I’ll be blunt. I have no time for Communists.
Theoretically, Communism is just plain dumb. But on a practical level, it’s even worse.
On a recent trip to Vietnam I had some unpleasant run-ins with Communist officials.
In Ho Chi Minh City Airport a snotty-nosed young man in a green uniform, red epaulets and an oversized peaked cap started barking at me and banging his fists on his desk after I politely asked him if there was a cash machine nearby.
And while visiting Ho Chi Minh’s mausoleum, a Vietnam People’s Army guard threatened to throw me out on the street unless I took my hands out of my pockets.
There was a threatening undertone to both exchanges and the kind of arrogance you would expect from a regime that routinely denies citizens basic rights.
Luckily, Communism’s days are numbered – at least if leading emerging markets expert Charles Robertson of Renaissance capital is to be believed.
Robertson predicts China could be a democracy by 2017.
How does he know?
He has based his call off well-known studies of the links between rising incomes and the transformation from autocratic regimes to democracies.
According to Robertson, democracies become “immortal” after per-head GDP – a country’s total economic output divided by the number of citizens living there – rises above $10,000.
And by 2017, based on current growth levels, Chinese per-head GDP should be in the region of $15,000.
The Middle Class Always Want More Political Rights
The thinking behind this claim is simple enough.
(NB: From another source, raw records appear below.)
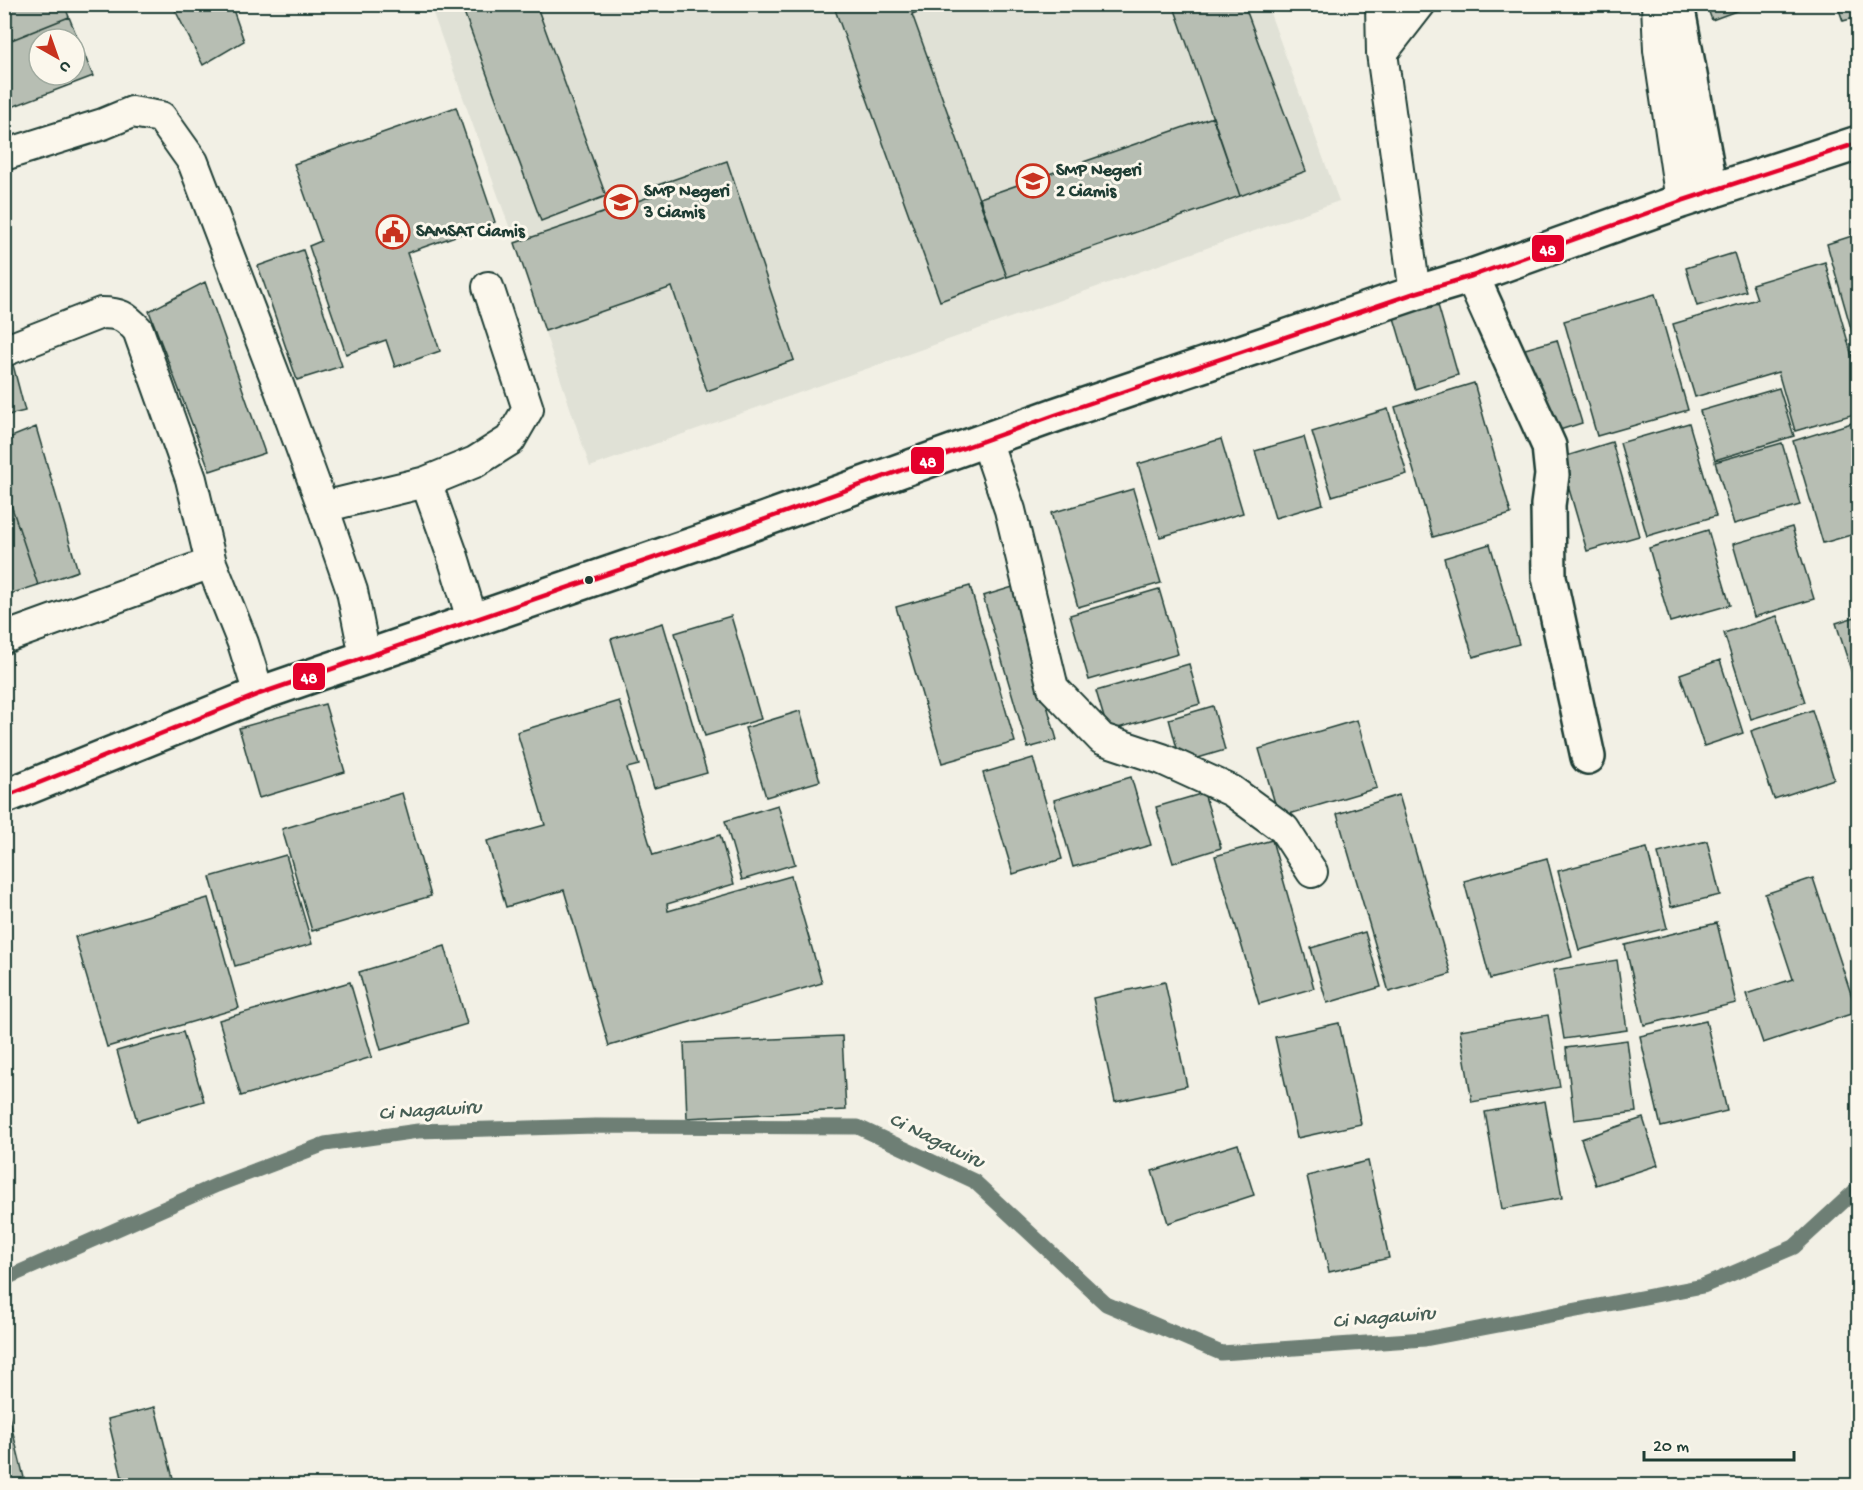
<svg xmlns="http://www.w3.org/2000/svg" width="1863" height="1490" font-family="'Gochi Hand',sans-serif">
<rect width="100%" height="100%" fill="#f2f0e5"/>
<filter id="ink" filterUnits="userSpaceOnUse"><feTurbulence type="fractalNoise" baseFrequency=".0167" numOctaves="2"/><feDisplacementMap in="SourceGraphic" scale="12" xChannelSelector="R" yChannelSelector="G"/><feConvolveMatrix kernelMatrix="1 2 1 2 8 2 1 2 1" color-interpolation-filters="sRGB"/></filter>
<g filter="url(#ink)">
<path fill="#e0e1d6" d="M430,5h837l72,196 -749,266 -75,-224z"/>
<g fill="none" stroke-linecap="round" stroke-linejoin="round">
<path stroke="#6e7f75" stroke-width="15" d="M4,1279l213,-94 108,-41 93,-13 177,-5 263,1 116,54 132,123 115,49 204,-14 278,-53 91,-39 64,-59"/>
</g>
<path fill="#b7beb3" stroke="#1f3d34" stroke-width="1.5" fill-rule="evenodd" d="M4,4h60l5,13 -65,26z
M172,4h59l13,37 -41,24z
M461,4h75l70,192 -65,25z
M833,4h92l2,4 -15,6 95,263 -67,24z
M1173,4h71l62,167 -66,25z
M1706,4h40l1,3 -35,13z
M1837,4h21v13l-15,4z
M69,17l24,59 -89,34v-67zM39,39h36v36h-36z
M456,107l39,115 -88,31 33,98 -45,16 -9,-27 -40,14 -37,-108 12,-5 -27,-77z
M1213,117l27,79 -233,81 -27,-79z
M727,161l67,199 -87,31 -35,-104 -127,44 -30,-88 137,-47 -3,-8z
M1858,234v119l-31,-109z
M303,250l39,116 -45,14 -39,-114z
M1734,253l12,38 -49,15 -11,-38z
M1825,262l33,115v36l-63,18 -17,-59 -83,25 -22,-73 84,-25 -5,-15z
M205,282l60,171 -55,18 -61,-160z
M1655,294l33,116 -91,26 -33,-115z
M1436,298l22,77 -43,14 -23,-78z
M1557,340l25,83 -32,10 -25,-84z
M12,361l13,50 -21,5v-53z
M1474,383l37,131 -78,23 -38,-130z
M1779,388l15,48 -79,24 -15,-49z
M1388,409l19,65 -75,22 -20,-64z
M1858,421v112l-35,10 -30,-102z
M1689,423l27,93 -69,20 -27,-93z
M36,427l42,144 -40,14 -34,-101v-44z
M1304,437l19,67 -48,14 -20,-67z
M1221,439l22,74 -83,24 -22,-73z
M1612,442l27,94 -52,15 -27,-93z
M1782,443l18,62 -66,19 -19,-62z
M4,484l34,101 -34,11z
M1133,489l28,94 -83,24 -27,-94z
M1792,527l22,72 -60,18 -21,-73z
M1708,530l22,75 -60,17 -21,-74z
M1490,544l29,100 -46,13 -29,-99z
M970,586l45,156 -73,21 -46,-156z
M1013,587l44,153 -29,8 -45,-152z
M1159,589l19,65 -89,26 -19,-65z
M731,616l30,103 -56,17 -30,-103z
M1777,616l28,86 -54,17 -27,-86z
M1858,616v76l-22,-69z
M663,623l44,150 -53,15 -43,-149z
M1720,660l23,73 -39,13 -24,-72z
M1189,664l11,40 -92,27 -12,-40z
M619,701l20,64 -12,3 26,87 67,-20 14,49 -67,20 1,7 123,-35 31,107 -213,63 -45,-156 -58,17 -19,-66 58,-16 -28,-93z
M325,704l20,68 -86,26 -20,-70z
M1213,706l12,44 -44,13 -12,-44z
M1812,710l22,69 -60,20 -23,-68z
M800,711l20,70 -54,16 -21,-69z
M1357,720l20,68 -98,29 -20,-68z
M1033,758l29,101 -49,15 -30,-101z
M1131,777l20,68 -78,22 -19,-67z
M402,793l29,103 -119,35 -30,-102z
M1204,793l17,55 -48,15 -17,-56z
M1399,795l52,179 -62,18 -52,-178z
M778,805l17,59 -53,16 -17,-59z
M1272,840l42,148 -55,16 -44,-148z
M1707,841l13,54 -49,12 -13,-54z
M1647,848l20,80 -88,22 -21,-79z
M286,855l26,89 -77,22 -25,-89z
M1547,858l25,99 -82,22 -26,-98z
M1813,878l44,134 -94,31 -17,-49 47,-15 -28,-85z
M208,898l31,110 -132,39 -32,-110z
M1717,923l19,80 -92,22 -19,-80z
M1365,932l16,55 -54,16 -16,-55z
M445,946l22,78 -86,26 -22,-78z
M1617,960l10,70 -63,9 -11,-69z
M350,982l22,75 -131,39 -22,-76z
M1165,982l22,104 -72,16 -22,-104z
M1548,1015l12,72 -88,15 -12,-72z
M1706,1021l21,90 -66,16 -21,-91z
M1339,1023l22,101 -64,14 -22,-101z
M183,1032l21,69 -67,20 -20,-70z
M842,1036l4,74 -159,8 -3,-75z
M1627,1040l9,72 -62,8 -8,-72z
M1545,1101l17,97 -60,11 -17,-97z
M1643,1118l15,47 -62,20 -15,-46z
M1238,1144l16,51 -86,28 -16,-52z
M1368,1161l21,97 -60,14 -22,-96z
M4,1396l22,90h-22z
M155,1407l20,79h-51l-16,-67z"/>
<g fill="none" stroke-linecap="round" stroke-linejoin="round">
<g stroke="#1f3d34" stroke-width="34">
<path id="lane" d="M1381,4l1,49 33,240
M1657,4l2,46 22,151
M1382,53l38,-49
M4,155l99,-31 29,-12 29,5 32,45 83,217 47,128 29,84 13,65
M4,351l97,-38c19,0 24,3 37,17l53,149 20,84 32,80 16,51
M986,440l24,70 43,178 49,51 60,20 70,32 52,38 28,43
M426,482l27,75 19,62
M323,507l103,-25 49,-20 35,-22 18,-31 -40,-122
M4,638l207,-75"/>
</g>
<g stroke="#1f3d34" stroke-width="38">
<path id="street" d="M1472,276l77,170 3,29 -4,30 1,72 39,180"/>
</g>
<g stroke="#1f3d34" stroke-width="38">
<path id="secondary" d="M1677,4l34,186"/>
</g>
<g stroke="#1f3d34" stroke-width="38">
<path id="highway" d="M4,797l255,-103 476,-164 320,-115 360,-122 57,-17 209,-75 177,-58"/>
</g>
<use href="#lane" stroke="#fbf7ec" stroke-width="30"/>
<use href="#street" stroke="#fbf7ec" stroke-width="33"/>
<use href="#secondary" stroke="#fbf7ec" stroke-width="33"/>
<use href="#highway" stroke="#fbf7ec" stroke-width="33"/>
<g stroke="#fbf7ec" stroke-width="9">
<path id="bus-1" d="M4,797l255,-103 476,-164 320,-115 360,-122 57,-17 209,-75 177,-58"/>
</g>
<use href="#bus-1" stroke="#e4002b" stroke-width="4.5"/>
</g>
</g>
<defs>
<g id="school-ring" transform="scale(1.725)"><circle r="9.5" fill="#fbf7ec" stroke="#c8321e" stroke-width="1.5"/><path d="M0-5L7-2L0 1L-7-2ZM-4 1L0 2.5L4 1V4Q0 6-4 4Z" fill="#c8321e"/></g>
<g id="civic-ring" transform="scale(1.725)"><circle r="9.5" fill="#fbf7ec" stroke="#c8321e" stroke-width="1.5"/><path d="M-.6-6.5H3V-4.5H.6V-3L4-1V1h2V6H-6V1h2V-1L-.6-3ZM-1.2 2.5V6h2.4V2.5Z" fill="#c8321e"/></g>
</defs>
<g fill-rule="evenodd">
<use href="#school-ring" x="1033" y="181"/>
<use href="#school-ring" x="621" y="202"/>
<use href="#civic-ring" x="393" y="232"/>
</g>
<circle fill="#1f3d34" stroke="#fbf7ec" stroke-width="2" cx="589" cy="580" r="5"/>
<g text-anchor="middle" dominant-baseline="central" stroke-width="6" stroke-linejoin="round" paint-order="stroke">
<g font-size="18" font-weight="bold" fill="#1f3d34" stroke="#fbf7ec" text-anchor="start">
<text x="1056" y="171">SMP Negeri<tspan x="1056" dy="21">2 Ciamis</tspan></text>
<text x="644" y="192">SMP Negeri<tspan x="644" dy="21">3 Ciamis</tspan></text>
<text x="416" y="232">SAMSAT Ciamis</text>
</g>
<g font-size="20" font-style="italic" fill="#465e55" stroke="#fbf7ec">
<text transform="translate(430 1112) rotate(-4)">Ci Nagawiru</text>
<text transform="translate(936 1142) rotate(26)">Ci Nagawiru</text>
<text transform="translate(1384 1319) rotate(-5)">Ci Nagawiru</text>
</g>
</g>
<g stroke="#fbf7ec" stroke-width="2">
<rect x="1531" y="234" width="34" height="29" rx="6" fill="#e4002b"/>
<rect x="910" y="446" width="35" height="29" rx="6" fill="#e4002b"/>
<rect x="292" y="662" width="34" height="29" rx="6" fill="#e4002b"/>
</g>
<g font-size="16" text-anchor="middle" font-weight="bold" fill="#fff">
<text x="1548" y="255">48</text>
<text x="928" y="467">48</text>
<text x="309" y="683">48</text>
</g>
<rect width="1863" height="1490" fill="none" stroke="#fbf7ec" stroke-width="24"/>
<rect x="12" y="12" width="1839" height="1466" fill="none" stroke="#1f3d34" stroke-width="2" filter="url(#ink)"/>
<g transform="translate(57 57) rotate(140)"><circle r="28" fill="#fbf7ec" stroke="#a3ada2" stroke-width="1.5"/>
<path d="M0-4.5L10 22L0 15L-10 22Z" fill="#c8321e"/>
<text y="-9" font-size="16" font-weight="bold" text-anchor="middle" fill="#1f3d34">U</text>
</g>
<path d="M1644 1451v9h150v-9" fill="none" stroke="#1f3d34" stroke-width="3"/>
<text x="1653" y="1451" font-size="18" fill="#1f3d34" stroke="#fbf7ec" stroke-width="4.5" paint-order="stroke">20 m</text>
</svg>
Once we have enough to eat, have a roof over our head and are thinking about buying a car, we start to demand political rights, too.
There’s good evidence to support this. For instance, only five democracies above the $6,000 income level have “died.” These were Greece in 1967, Argentina in 1976, Iran in 2004, Thailand in 2006, Venezuela in 2009.
But after looking at nearly 150 states, Robertson’s research revels that there is no case of a democracy collapsing once it has achieved per head annual incomes of $10,000.
Meanwhile, autocracies have less chance of becoming democracies than vice versa up to the $3,500 per-head GDP level.
There are exceptions – big Middle East energy exporters for example. But these states don’t have to rely on taxes to survive. They can fund spending from energy exports.
So overall Robertson’s prediction is pretty sound.
It’s All Part of the Current Growth “Super Cycle”
This is part of the current “super cycle” of growth I’ve been banging the drum on recently – the high growth phase driven by an exploding middle class, rapid industrialization and urbanization in the emerging economies.
And it offers far-sighted investors one of the best opportunities to profit in a generation.
Right now the emerging economies – places like India, China, Brazil, Turkey, Russia, Indonesia and South Africa – are playing catch up to the West’s standards of living.
Incomes are growing fast. And this is leading to massive opportunities for business targeting the emerging world’s middle class consumers.
But eventually the emerging world will have “caught up” to the West. The big income gap will have closed. And the world will come under new pressures – like resource scarcity, pollution and climate destabilization.
So now is the time to act, not when the emerging middle class have already caught up.
A New Growth Phase
Adding democratization into the mix could rapidly speed up the pace of growth in places like China and Vietnam. In Taiwan and South Korea, for example, per-head GDP continued to rise by about $1,000 a year after democratization.
One of my favorite ways to play the long-term trend toward Chinese growth is by adding exposure to the Chinese currency, the yuan.
You can do this easily by way of the Wisdom Tree Dreyfus Chinese Yuan Fund (NYSE:CYB).
This seeks to achieve total returns reflective of both money market rates in China available to foreign investors and changes in value of the yuan relative to the dollar.
As China’s economy grows and its trade with the rest of the world become more important, CYB will rise in value – whether or not democracy arrives in Beijing.